Why Cultural Competence?
The research is clear. Companies that successfully implement sustainable Diversity, Equity and Inclusion practices will have happier, higher-performing employees. They will be more successful, more profitable, and more innovative. Strategically cultivating workforce and community outreach plans that reflect the demographic shifts of the 21st century will create the organizational context for cultural competence education.
Notable Diversity In the Workplace Statistics
- By 2044, groups formerly seen as "minorities" will reach majority status
- By 2025 Millennials are predicted to make up 75% of the workforce
- Diverse companies enjoy 2.3 times higher cash flow per employee
- 43% of companies with diverse boards noticed higher profits
- Racially & ethnically diverse companies are 35% more likely to perform better
Data cited from 2021 Report on the State of DEI
The Benefits of Being Culturally Competent:
- A diverse workforce drives economic growth.
- A diverse workforce can capture a greater share of the consumer market.
- Recruiting from a diverse pool of candidates means a more qualified workforce.
- Diversity fosters a more creative and innovative workforce.
- Organizations need to understand and embrace the changing demographics in order to become and remain competitive in a global economy.
What is Cultural Competence?
Cultural Competence is an ability to interact effectively with people of different cultures. Cultural competence comprises four components: (a) awareness of one's own cultural worldview, (b) understanding one’s own ideas about cultural differences, (c) knowledge of different cultural practices and worldviews, and (d) cross-cultural skills.
The Characteristics of Being Culturally Competent:
- Gender and diversity equity in the organization
- Civil communication across the organization
- Teamwork and employee participation throughout the organization
- Representation of all groups and employee perspectives at all levels of the organization.
We apply an experiential and ethnographic approach to DEI consulting.
Ethnographers report what they understand (about a culture): sounds are transcribed into texts; utterances are presented as stories or conversations; events and processes are interpreted or explained.”
From Johannes Fabian. “Ethnographic Misunderstanding and the Perils of Context.” American Anthropologist, 97(1) p41, 1995.
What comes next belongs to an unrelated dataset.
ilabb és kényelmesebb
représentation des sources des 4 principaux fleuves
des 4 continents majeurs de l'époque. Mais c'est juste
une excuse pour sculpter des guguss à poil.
Ethnographic research entails a complete immersion in the community or organization under study. The complexity of DEI and Cultural Competence subject matter requires a deep dive into your organizational culture. This assessment-oriented research acknowledges the composition of your business or organization, including the varying ethnic, socioeconomic, and geographic backgrounds of your workforce. Inclusivity has develops rubrics from a series of questionnaires/interviews/focus groups that aid in providing recommendations and actionable strategies to develop cultural competence within the organization. For the assessment to generate authentic data, our ethnographic immersion must be subtle, and we must be allowed the time and “space” to effectively understand your organizational culture.